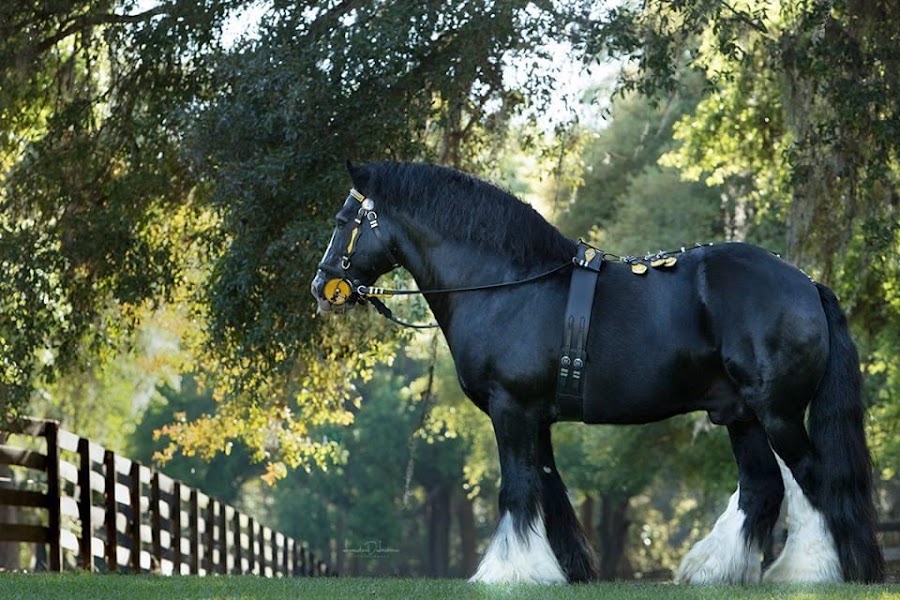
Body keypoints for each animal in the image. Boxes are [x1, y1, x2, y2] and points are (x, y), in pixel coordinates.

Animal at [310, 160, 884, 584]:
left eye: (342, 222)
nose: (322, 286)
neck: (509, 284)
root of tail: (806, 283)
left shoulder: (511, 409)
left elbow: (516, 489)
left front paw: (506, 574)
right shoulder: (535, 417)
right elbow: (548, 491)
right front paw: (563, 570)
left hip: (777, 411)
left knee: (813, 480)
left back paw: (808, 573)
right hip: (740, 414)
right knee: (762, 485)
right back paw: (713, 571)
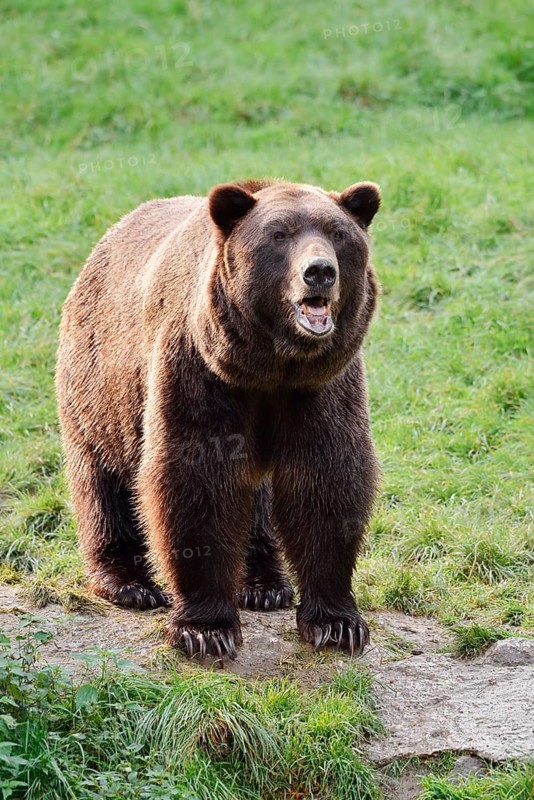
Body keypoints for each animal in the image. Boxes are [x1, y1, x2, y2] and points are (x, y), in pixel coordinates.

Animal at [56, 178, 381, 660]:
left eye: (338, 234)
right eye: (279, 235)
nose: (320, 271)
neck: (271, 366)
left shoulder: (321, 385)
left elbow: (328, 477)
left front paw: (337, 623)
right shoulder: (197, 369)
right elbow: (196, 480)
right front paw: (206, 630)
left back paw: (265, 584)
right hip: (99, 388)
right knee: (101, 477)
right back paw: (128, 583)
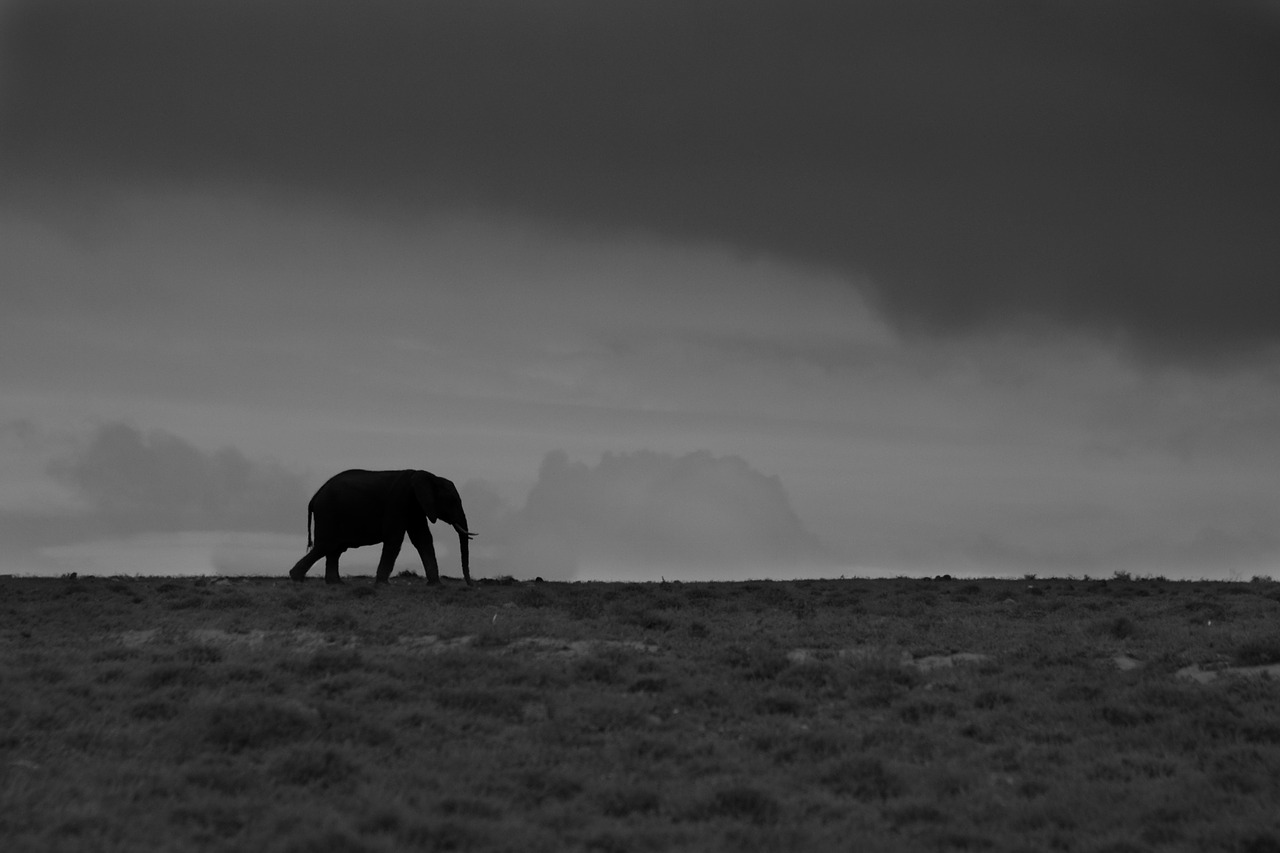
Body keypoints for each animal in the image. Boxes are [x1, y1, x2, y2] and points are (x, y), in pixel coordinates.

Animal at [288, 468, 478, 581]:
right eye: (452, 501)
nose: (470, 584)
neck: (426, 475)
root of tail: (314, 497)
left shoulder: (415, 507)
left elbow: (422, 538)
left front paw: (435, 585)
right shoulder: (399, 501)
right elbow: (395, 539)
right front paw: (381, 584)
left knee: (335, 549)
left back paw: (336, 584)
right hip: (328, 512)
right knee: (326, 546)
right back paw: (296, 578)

++++++++++

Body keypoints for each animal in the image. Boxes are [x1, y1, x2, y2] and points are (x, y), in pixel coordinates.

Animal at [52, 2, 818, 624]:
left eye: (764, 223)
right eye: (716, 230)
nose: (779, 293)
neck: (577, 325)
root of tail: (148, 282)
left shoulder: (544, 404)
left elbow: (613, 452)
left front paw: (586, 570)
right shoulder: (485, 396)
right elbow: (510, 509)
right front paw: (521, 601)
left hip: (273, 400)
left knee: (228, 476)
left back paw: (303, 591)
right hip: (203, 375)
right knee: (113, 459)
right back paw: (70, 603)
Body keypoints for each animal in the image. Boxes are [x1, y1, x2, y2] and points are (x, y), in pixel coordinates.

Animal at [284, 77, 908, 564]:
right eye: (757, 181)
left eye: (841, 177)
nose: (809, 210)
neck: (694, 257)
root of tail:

++++++++++

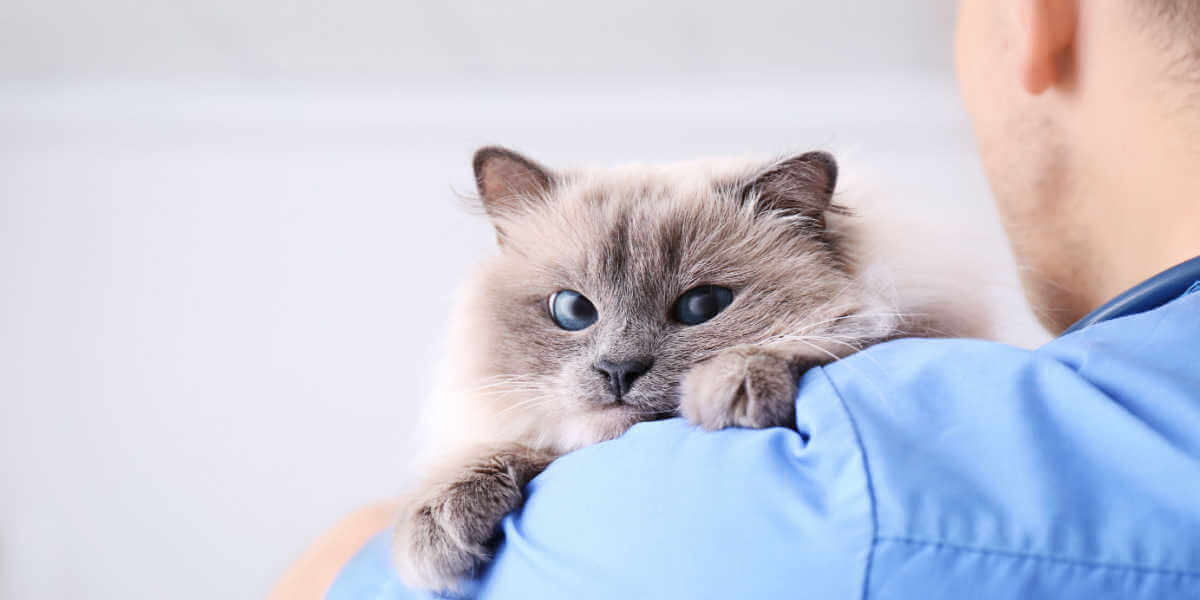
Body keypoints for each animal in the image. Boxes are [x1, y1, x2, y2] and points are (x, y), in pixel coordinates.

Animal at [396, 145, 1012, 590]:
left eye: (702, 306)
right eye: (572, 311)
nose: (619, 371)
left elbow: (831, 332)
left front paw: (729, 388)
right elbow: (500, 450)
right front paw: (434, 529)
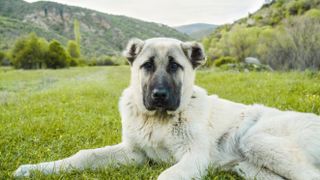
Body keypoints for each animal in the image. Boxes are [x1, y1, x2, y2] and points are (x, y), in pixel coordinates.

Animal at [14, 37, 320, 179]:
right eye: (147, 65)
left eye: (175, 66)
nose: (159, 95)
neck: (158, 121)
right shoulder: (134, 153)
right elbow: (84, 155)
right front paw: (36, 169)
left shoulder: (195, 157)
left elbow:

++++++++++

Problem statement >> Copy every line of the listing containing the string "root".

Response >>
root of tail: (806, 283)
root of tail: (314, 497)
root of tail: (148, 282)
root of tail:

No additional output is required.